It was 1957. Eisenhower was president, Elvis Presley was taking the nation by storm, and David Perry — now 77 and living in Maple...

Seattle Times staff reporter

It was 1957. Eisenhower was president, Elvis Presley was taking the nation by storm, and David Perry — now 77 and living in Maple Valley — had just lost his gold college class ring, somewhere off the coast of Fort Lauderdale.

He'd been water skiing when it disappeared. Gone for good, he'd thought.

Fifty-one years later, Perry's ring is back.

"It's pretty unlikely. I can't believe it's found," said Perry, a retired U.S. Navy reservist and Boeing engineer who has lived in the Seattle area with his wife since 1982. "I remember the day I lost it. I always treasured that ring."

The ring's finders — or "treasure hunters," as they call themselves — are Jorge Balmori, 54, and his son, Jorge Jr., 20, of Davies, Fla.

They were treasure hunting Monday in Key Biscayne, about 100 feet from the shore, when their underwater metal detector began to beep.

"We dove down there and started digging," said Balmori, a social-studies teacher. "It was about 7 feet underwater and buried in a foot of sand.
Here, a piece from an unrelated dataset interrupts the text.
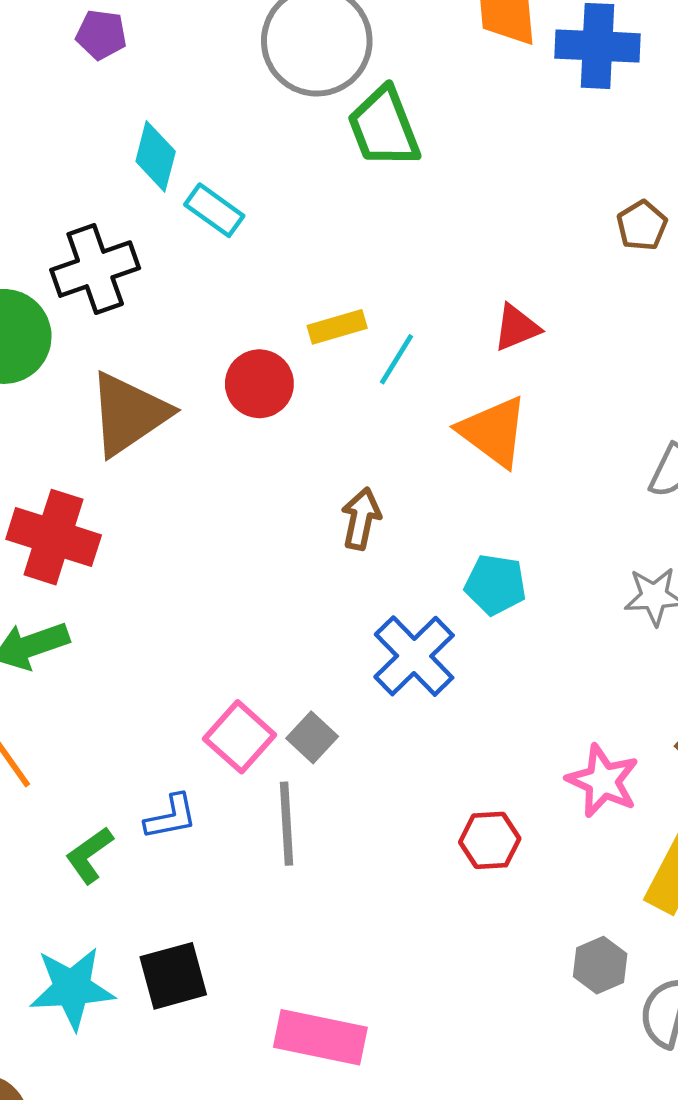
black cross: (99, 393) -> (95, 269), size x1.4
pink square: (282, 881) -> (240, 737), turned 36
We just kept diving."

When they brought it to the surface, Perry's Georgia Tech 1952 class ring was in perfect condition. His initials, D. L. Perry, were inscribed on the inside, along with insignia for his fraternity, Sigma Chi.

Wednesday, the elder Balmori asked his friend, fellow social-studies teacher Dennis Rodrigues, to try to find the owner online. Rodrigues contacted the national chapter of Sigma Chi, and by dinner time, Balmori had received a phone call at home. It was Perry.

A Sigma Chi official had called him, told him the story and gave him Balmori's phone number.

"Those guys went through all this trouble to find me. Who would bother?" Perry said.

Balmori said he's happy to be able to help return something so valuable; the ring will be back on Perry's finger soon.

"It wasn't the gold that made it worth something," he said. "It was the memories of everything that ring represented. Think of all that's happened since 1957."